Exercise prompt: Could you return each entry below exactly as written, minus any pictures?

Records:
-*-
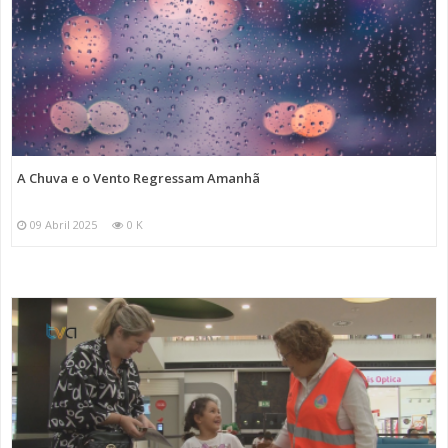
A Chuva e o Vento Regressam Amanhã
09 Abril 2025
0 K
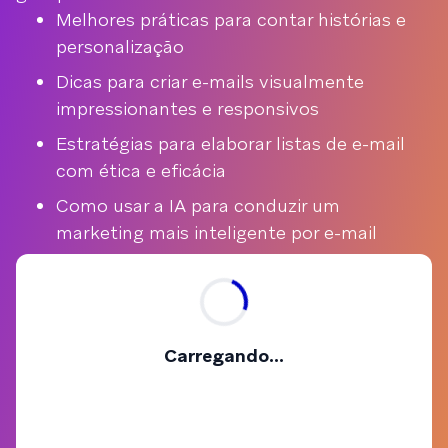
Melhores práticas para contar histórias e
personalização
Dicas para criar e-mails visualmente
impressionantes e responsivos
Estratégias para elaborar listas de e-mail
com ética e eficácia
Como usar a IA para conduzir um
marketing mais inteligente por e-mail
Carregando...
-*-
Answer section:
A Chuva e o Vento Regressam Amanhã
09 Abril 2025
0 K
Melhores práticas para contar histórias e
personalização
Dicas para criar e-mails visualmente
impressionantes e responsivos
Estratégias para elaborar listas de e-mail
com ética e eficácia
Como usar a IA para conduzir um
marketing mais inteligente por e-mail
Carregando...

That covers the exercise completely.